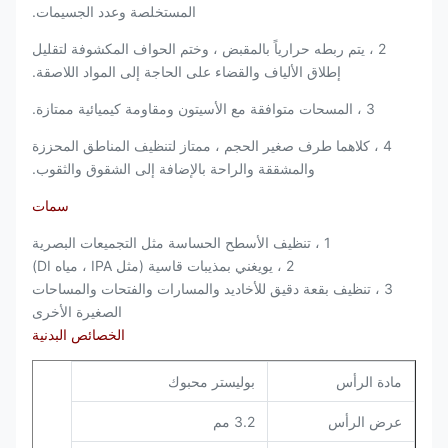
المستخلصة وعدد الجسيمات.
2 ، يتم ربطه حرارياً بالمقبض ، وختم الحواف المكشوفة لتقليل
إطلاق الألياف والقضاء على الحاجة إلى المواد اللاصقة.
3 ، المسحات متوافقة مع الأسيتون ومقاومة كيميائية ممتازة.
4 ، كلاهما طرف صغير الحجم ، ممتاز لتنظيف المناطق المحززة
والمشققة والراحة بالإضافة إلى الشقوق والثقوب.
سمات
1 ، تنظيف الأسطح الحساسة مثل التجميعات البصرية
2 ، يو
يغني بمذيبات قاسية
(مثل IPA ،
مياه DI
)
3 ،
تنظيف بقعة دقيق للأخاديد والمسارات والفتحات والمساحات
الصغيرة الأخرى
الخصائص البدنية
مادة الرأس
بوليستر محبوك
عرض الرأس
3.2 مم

##########

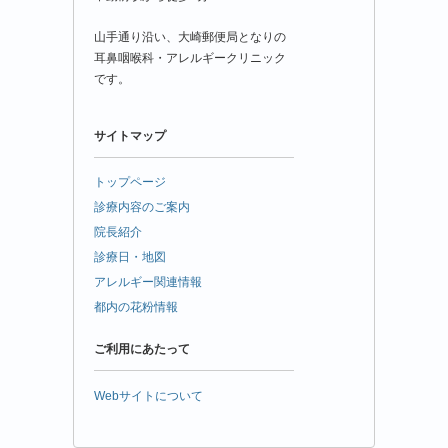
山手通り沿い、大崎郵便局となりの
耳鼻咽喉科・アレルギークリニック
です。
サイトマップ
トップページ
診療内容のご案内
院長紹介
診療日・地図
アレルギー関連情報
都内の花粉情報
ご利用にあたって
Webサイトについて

##########

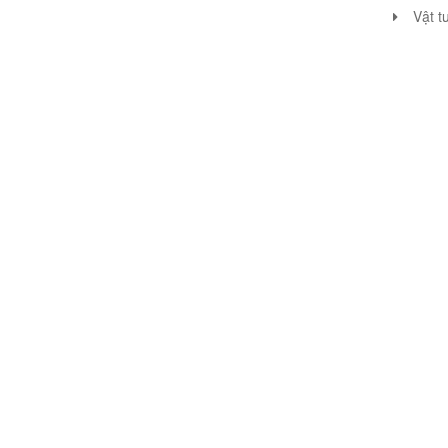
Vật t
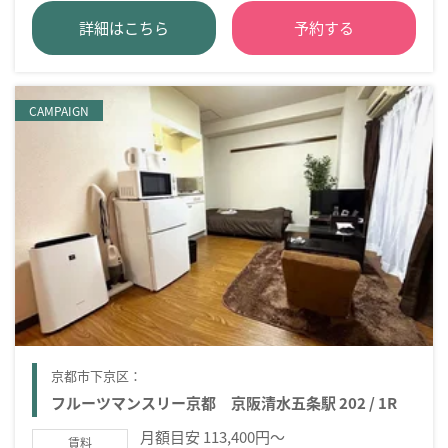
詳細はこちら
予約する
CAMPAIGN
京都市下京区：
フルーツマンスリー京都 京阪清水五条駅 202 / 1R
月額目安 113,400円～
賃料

##########

Using the entries above, return exactly the lines from the line with "2 ، يتم ربطه" to the line with "الصغيرة الأخرى", counting both of those lines.

§ ANSWER BOX
2 ، يتم ربطه حرارياً بالمقبض ، وختم الحواف المكشوفة لتقليل
إطلاق الألياف والقضاء على الحاجة إلى المواد اللاصقة.
3 ، المسحات متوافقة مع الأسيتون ومقاومة كيميائية ممتازة.
4 ، كلاهما طرف صغير الحجم ، ممتاز لتنظيف المناطق المحززة
والمشققة والراحة بالإضافة إلى الشقوق والثقوب.
سمات
1 ، تنظيف الأسطح الحساسة مثل التجميعات البصرية
2 ، يو
يغني بمذيبات قاسية
(مثل IPA ،
مياه DI
)
3 ،
تنظيف بقعة دقيق للأخاديد والمسارات والفتحات والمساحات
الصغيرة الأخرى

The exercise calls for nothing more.